Author(s): G. Carette and V.M. Malhotra

Publication: Special Publication

Volume: 79

Issue:

Appears on pages(s): 765-784

Keywords: age-strength relation; compressive strength; concretes; fly ash; plasticizers; pozzolans; silica.

Date: 5/1/1983

Abstract:
Early-age strength development of concrete in which part of the portland cement has been replaced by low-calcium fly ash tends to be slow, because fly ash acts as a relatively inert component during this period of hydration, though at later ages it contributes significantly to strength development. It was considered that the problem of low early-age strength of portland cement-fly ash concrete could be overcome by the incorporation of small amounts of condensed silica fume, a very fine and more rapidly reactive pozzolan.
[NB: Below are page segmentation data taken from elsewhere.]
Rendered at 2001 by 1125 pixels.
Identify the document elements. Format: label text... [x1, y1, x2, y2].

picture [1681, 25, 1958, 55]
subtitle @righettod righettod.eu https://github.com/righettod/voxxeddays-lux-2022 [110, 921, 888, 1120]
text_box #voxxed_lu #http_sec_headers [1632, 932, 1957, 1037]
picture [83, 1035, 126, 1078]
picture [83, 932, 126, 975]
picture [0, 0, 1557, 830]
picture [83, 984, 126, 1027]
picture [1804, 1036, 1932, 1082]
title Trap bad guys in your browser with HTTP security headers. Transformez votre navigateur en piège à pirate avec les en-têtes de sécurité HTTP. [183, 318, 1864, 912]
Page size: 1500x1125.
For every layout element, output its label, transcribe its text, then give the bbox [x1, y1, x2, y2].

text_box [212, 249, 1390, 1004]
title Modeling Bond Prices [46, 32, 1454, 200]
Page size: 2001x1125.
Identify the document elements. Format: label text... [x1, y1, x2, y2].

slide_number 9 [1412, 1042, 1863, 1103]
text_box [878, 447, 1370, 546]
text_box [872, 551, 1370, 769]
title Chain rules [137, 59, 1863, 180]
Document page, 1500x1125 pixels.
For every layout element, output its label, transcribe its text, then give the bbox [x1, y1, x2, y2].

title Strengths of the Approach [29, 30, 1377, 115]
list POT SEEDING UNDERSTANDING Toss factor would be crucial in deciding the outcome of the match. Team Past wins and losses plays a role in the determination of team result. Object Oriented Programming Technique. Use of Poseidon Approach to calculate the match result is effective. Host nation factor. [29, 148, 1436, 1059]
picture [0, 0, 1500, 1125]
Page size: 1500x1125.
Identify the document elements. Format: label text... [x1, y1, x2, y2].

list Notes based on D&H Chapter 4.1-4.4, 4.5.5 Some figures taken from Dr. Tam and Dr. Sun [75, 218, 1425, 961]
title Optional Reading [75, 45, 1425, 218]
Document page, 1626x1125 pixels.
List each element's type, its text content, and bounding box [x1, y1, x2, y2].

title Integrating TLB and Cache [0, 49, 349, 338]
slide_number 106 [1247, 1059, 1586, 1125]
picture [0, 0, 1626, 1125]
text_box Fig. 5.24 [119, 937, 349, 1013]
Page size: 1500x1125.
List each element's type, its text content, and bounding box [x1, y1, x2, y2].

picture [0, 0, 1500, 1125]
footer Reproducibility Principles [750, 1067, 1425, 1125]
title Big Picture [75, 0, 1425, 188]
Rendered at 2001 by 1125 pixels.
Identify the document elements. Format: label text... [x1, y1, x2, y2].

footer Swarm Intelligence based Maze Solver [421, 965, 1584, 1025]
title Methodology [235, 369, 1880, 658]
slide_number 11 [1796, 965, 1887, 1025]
This report presents the results of an investigation on the early-age strength development of concrete incorporating 30% low-calcium fly ash, and to which small amounts of condensed silica fume have been added. The amounts of the fume ranged from 0 to 20% by combined weight of the portland cement plus fly ash. A total of thirty 0.06-m3 concrete mixtures with water-(cement + fly ash) ratios ranging from 0.40 to 0.80 were made; 240 cylinders were tested in compression and 180 prisms were tested in flexure. A supplementary series of six concrete mixtures was made to deter-mine the effect of silica fume and fly ash on the long-term strength development of concrete. Test data showed that the incorporation of condensed silica fume increased the compressive strength of concrete at all ages as compared with the compressive strength of the control concrete (70% portland cement + 30% fly ash). At 7 days, the loss of compressive strength due to the partial replacement of cement by fly ash was completely overcome by the addition of 10% condensed silica fume for concretes with water-(cement + fly ash) ratios ranging from 0.40 to 0.60; 15 to 20% was required for concretes with higher water-(cement + fly ash) ratios, At 28 days, regardless of the water-(cement + fly ash) ratio, the effect was generally achieved with less than 5% silica fume addition. The laterage strength development of portland cement-fly ash concrete did not appear to be impaired by the use of condensed silica fume indicating availability of sufficient lime for the fly ash pozzolanic activity.